You can use the recently released JavaScript library steganography.js. Have a look at the showcase and the documentation for the basic usage.
The library makes use of a HTML canvas and embeds the information in the alpha channel of the image. Basically you just need to use steg.encode(message, image) and pass the JSON-data (as string) as message and the image as dataURL. To read this information from the image use steg.decode(image) and pass the image as dataURL again.
After reading the information again you get the JSON-data as string so you will have to parse it to a JavaScript object again. So besides the parsing from/to string I hope it fits your requirements.
The answers here have seriously over-engineered the question. I am sorry you had to wait 11 years for the answer. The ability to do this is standard and part of the PNG spec. Tons of apps use this today.
You can drop JSON or any other data right into PNGs. You can do this in like 3 lines of JavaScript with the npm "png-chunk-text" (https://www.npmjs.com/package/png-chunk-text)
Now you can read and write JSON inside of PNGs at lightning speed and it took you 30 seconds to develop it, and the process is standard, i.e., other tools can read it too.
Someone has already attempted to embed a Mario-like platformer game in a PNG image. Using getImageData is the key to reading out the data; the object that that method returns gives a one-dimensional array holding the individual RGBA values of each pixel.

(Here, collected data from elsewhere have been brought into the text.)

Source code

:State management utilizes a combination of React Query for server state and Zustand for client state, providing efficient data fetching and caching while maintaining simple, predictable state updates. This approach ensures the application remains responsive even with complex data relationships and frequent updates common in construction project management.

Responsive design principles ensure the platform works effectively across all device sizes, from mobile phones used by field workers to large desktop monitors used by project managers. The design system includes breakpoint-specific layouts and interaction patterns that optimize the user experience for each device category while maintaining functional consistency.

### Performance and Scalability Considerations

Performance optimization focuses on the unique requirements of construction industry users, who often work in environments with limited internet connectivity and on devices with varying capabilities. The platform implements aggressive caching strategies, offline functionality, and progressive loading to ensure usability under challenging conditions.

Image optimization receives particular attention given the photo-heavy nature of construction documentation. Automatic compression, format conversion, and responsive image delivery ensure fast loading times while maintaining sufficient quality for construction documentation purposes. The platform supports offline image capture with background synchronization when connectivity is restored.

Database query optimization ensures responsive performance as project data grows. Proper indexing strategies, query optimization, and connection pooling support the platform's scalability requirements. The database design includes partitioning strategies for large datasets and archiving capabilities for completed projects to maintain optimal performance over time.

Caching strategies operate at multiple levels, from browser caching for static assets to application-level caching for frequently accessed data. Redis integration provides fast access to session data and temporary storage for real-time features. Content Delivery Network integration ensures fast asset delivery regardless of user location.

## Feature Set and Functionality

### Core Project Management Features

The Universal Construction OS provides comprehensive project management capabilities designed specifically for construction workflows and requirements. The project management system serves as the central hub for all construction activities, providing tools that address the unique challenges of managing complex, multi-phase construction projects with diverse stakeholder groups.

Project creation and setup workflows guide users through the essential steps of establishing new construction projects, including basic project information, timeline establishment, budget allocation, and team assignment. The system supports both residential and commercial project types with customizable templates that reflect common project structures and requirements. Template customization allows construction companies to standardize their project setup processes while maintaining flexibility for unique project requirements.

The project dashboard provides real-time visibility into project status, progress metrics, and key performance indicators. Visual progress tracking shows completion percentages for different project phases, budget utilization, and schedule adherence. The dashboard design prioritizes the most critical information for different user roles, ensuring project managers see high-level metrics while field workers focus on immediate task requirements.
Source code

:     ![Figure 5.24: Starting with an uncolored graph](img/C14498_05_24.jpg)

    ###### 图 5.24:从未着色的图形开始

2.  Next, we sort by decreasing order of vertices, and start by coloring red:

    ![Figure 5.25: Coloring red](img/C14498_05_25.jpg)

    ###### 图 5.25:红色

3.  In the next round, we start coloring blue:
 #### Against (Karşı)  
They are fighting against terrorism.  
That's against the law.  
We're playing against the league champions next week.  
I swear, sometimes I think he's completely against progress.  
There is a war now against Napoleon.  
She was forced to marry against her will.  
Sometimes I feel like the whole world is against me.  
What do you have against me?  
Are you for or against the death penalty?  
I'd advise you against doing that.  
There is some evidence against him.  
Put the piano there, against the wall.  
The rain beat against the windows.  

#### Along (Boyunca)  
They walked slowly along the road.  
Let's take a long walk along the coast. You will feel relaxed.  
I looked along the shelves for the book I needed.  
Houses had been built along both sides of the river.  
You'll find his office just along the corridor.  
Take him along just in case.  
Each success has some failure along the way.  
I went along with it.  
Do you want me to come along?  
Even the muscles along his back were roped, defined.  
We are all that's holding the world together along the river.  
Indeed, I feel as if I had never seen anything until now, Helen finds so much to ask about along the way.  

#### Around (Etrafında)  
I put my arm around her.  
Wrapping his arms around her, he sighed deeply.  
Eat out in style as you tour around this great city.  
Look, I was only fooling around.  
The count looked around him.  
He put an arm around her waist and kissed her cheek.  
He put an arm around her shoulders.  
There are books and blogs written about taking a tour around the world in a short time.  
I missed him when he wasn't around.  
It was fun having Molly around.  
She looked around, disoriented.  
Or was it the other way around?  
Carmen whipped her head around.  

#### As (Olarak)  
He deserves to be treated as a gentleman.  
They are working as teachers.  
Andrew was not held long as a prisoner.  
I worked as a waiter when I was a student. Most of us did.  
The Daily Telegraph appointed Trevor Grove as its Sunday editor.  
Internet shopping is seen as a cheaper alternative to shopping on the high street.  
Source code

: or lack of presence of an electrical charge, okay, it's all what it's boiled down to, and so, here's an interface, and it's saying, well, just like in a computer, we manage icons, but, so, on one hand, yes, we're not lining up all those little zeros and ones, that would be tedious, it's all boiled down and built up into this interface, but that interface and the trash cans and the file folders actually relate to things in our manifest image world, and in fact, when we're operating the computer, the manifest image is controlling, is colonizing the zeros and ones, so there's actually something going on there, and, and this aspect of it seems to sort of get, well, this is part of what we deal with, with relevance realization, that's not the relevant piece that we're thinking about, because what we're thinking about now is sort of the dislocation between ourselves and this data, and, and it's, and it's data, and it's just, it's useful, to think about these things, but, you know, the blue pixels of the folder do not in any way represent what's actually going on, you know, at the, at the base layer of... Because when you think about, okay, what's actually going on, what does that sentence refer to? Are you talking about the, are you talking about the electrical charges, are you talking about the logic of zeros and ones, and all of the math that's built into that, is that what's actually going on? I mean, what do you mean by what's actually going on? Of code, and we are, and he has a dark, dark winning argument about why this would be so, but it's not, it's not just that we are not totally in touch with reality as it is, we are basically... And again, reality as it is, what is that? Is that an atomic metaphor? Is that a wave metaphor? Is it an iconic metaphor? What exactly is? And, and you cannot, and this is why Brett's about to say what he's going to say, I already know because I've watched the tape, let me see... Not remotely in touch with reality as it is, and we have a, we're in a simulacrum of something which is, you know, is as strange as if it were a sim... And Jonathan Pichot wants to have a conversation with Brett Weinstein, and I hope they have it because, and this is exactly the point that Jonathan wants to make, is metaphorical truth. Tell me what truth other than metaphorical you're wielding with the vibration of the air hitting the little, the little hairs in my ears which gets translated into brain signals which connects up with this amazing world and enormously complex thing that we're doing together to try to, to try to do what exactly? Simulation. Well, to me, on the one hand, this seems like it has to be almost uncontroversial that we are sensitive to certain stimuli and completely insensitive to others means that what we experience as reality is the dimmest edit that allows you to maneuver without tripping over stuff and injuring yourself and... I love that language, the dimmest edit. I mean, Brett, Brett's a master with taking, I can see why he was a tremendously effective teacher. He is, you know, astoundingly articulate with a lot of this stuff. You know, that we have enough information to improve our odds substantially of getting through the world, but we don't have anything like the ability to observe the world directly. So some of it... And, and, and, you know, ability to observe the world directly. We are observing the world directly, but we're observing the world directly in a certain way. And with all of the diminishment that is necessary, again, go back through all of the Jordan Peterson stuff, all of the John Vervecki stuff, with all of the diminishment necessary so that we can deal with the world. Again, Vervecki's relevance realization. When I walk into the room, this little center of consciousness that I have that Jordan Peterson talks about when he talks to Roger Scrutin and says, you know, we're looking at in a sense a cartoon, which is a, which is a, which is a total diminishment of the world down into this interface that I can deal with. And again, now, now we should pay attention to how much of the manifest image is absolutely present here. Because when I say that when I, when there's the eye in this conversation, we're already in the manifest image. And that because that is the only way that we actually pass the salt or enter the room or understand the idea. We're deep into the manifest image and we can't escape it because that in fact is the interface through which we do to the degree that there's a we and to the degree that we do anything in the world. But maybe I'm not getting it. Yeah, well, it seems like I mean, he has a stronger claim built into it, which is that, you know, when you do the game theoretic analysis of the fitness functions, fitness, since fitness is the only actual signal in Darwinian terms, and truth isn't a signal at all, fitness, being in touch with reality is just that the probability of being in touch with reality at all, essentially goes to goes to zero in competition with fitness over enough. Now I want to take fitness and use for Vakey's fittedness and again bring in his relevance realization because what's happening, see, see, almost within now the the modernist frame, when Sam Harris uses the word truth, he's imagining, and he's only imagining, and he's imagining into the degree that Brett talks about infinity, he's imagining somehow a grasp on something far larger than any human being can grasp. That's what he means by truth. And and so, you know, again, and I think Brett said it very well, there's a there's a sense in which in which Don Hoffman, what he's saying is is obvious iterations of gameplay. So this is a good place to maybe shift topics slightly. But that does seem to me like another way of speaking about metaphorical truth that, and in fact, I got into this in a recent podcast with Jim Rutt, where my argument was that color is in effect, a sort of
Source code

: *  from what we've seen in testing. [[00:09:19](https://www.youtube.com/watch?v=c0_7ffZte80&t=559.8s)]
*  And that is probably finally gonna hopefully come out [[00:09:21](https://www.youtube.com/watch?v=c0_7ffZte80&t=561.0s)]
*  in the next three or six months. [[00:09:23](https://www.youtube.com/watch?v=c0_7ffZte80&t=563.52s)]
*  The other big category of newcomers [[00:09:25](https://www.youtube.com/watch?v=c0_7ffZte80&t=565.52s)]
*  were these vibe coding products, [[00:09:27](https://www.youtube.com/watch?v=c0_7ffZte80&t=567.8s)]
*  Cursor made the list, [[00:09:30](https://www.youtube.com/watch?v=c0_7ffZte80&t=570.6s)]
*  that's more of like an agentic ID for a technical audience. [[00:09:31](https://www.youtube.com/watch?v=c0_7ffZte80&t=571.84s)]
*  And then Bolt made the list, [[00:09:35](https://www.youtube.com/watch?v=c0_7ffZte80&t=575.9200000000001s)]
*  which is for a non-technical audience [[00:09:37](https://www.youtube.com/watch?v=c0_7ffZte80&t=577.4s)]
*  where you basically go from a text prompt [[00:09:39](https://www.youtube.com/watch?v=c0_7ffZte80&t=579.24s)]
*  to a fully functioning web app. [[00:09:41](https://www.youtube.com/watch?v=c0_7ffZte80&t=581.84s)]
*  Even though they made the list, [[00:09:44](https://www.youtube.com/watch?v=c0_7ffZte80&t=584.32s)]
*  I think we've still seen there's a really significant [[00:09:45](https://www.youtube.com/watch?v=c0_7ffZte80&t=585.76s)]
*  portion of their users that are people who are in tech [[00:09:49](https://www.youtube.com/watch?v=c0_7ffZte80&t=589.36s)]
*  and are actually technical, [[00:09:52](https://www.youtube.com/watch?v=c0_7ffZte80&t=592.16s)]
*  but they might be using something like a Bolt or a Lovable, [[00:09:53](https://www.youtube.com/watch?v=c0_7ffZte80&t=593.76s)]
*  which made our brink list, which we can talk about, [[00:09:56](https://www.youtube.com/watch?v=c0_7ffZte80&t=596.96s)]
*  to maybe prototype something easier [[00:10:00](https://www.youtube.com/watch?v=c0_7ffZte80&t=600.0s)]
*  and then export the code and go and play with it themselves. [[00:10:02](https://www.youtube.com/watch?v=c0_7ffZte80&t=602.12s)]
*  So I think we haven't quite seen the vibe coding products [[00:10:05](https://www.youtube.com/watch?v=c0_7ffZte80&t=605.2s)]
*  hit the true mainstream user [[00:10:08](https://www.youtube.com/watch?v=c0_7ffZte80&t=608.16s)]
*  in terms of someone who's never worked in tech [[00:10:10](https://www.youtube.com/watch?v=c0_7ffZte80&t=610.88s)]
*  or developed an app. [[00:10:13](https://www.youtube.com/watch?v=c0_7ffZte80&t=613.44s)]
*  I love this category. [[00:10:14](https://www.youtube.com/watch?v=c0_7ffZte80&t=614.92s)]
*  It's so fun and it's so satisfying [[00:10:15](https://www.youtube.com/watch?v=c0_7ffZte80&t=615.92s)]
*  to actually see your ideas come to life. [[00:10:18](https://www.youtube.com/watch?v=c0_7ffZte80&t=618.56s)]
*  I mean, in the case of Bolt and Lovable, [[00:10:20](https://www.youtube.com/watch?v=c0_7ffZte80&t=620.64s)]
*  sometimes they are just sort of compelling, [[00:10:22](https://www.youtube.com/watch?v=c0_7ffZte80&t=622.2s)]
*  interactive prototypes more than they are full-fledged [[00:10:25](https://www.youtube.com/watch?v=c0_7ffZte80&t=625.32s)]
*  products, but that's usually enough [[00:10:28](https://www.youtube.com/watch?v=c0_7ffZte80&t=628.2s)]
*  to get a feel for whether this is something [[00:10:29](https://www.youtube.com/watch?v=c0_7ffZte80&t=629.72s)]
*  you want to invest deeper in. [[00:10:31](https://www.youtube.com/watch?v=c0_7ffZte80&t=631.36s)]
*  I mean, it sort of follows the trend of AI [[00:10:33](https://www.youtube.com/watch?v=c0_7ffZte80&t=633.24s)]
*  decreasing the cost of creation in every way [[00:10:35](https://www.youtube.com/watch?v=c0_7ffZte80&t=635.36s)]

Note that this does not "hide" the data within the area that the user sees, but you could probably use a CSS sprite like technique (or "crop" the image using multiple canvases) to show only the part of a combined image you want to.
Why not just use this tool?
http://www.jsclasses.org/package/324-JavaScript-Embed-encoded-text-in-images-using-steganography.html
and here on github:
https://github.com/blauharley/LoremImageCryptonator
It's a normal object that can be used for embedding text into each color-channel(red, green...).
When embedding text into the alpha-channel there should not be as much noise as embedding text on other color-channels, so you should not see any difference before and after inserting text into an image.